WHAT IS NEEDED >>
Convert the lines below into a JSON list of strings, with one string per line and no entries for blank lines.

Collected data entries >>
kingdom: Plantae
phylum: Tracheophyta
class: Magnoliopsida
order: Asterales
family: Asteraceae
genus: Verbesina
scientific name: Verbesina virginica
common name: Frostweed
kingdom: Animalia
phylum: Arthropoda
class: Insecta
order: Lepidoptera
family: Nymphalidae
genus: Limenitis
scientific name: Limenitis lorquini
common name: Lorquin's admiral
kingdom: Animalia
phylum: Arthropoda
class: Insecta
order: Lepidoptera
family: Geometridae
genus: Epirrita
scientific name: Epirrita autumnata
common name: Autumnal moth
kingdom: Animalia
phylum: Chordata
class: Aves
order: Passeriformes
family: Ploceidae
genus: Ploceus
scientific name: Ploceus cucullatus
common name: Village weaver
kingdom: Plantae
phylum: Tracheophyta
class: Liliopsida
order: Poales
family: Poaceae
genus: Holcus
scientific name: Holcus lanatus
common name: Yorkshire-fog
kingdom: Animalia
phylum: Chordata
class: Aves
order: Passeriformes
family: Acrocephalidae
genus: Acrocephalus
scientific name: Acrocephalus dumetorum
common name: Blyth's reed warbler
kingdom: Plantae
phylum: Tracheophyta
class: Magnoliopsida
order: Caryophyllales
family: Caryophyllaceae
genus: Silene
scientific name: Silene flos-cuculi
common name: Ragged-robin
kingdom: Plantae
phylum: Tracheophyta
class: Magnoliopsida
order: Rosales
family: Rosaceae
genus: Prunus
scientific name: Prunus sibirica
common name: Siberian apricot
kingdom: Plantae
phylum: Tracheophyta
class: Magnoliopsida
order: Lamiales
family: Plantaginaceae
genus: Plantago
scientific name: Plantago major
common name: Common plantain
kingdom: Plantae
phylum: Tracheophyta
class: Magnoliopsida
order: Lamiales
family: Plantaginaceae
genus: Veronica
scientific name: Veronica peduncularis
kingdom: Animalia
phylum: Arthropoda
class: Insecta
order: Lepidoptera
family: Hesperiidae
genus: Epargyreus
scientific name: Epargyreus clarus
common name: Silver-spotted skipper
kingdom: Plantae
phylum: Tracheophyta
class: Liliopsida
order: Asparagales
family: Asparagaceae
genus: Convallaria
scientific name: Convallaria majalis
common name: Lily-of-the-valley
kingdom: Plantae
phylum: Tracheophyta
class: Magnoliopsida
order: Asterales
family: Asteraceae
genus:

FINISHED ANSWER >>
[
  "kingdom: Plantae",
  "phylum: Tracheophyta",
  "class: Magnoliopsida",
  "order: Asterales",
  "family: Asteraceae",
  "genus: Verbesina",
  "scientific name: Verbesina virginica",
  "common name: Frostweed",
  "kingdom: Animalia",
  "phylum: Arthropoda",
  "class: Insecta",
  "order: Lepidoptera",
  "family: Nymphalidae",
  "genus: Limenitis",
  "scientific name: Limenitis lorquini",
  "common name: Lorquin's admiral",
  "kingdom: Animalia",
  "phylum: Arthropoda",
  "class: Insecta",
  "order: Lepidoptera",
  "family: Geometridae",
  "genus: Epirrita",
  "scientific name: Epirrita autumnata",
  "common name: Autumnal moth",
  "kingdom: Animalia",
  "phylum: Chordata",
  "class: Aves",
  "order: Passeriformes",
  "family: Ploceidae",
  "genus: Ploceus",
  "scientific name: Ploceus cucullatus",
  "common name: Village weaver",
  "kingdom: Plantae",
  "phylum: Tracheophyta",
  "class: Liliopsida",
  "order: Poales",
  "family: Poaceae",
  "genus: Holcus",
  "scientific name: Holcus lanatus",
  "common name: Yorkshire-fog",
  "kingdom: Animalia",
  "phylum: Chordata",
  "class: Aves",
  "order: Passeriformes",
  "family: Acrocephalidae",
  "genus: Acrocephalus",
  "scientific name: Acrocephalus dumetorum",
  "common name: Blyth's reed warbler",
  "kingdom: Plantae",
  "phylum: Tracheophyta",
  "class: Magnoliopsida",
  "order: Caryophyllales",
  "family: Caryophyllaceae",
  "genus: Silene",
  "scientific name: Silene flos-cuculi",
  "common name: Ragged-robin",
  "kingdom: Plantae",
  "phylum: Tracheophyta",
  "class: Magnoliopsida",
  "order: Rosales",
  "family: Rosaceae",
  "genus: Prunus",
  "scientific name: Prunus sibirica",
  "common name: Siberian apricot",
  "kingdom: Plantae",
  "phylum: Tracheophyta",
  "class: Magnoliopsida",
  "order: Lamiales",
  "family: Plantaginaceae",
  "genus: Plantago",
  "scientific name: Plantago major",
  "common name: Common plantain",
  "kingdom: Plantae",
  "phylum: Tracheophyta",
  "class: Magnoliopsida",
  "order: Lamiales",
  "family: Plantaginaceae",
  "genus: Veronica",
  "scientific name: Veronica peduncularis",
  "kingdom: Animalia",
  "phylum: Arthropoda",
  "class: Insecta",
  "order: Lepidoptera",
  "family: Hesperiidae",
  "genus: Epargyreus",
  "scientific name: Epargyreus clarus",
  "common name: Silver-spotted skipper",
  "kingdom: Plantae",
  "phylum: Tracheophyta",
  "class: Liliopsida",
  "order: Asparagales",
  "family: Asparagaceae",
  "genus: Convallaria",
  "scientific name: Convallaria majalis",
  "common name: Lily-of-the-valley",
  "kingdom: Plantae",
  "phylum: Tracheophyta",
  "class: Magnoliopsida",
  "order: Asterales",
  "family: Asteraceae",
  "genus:"
]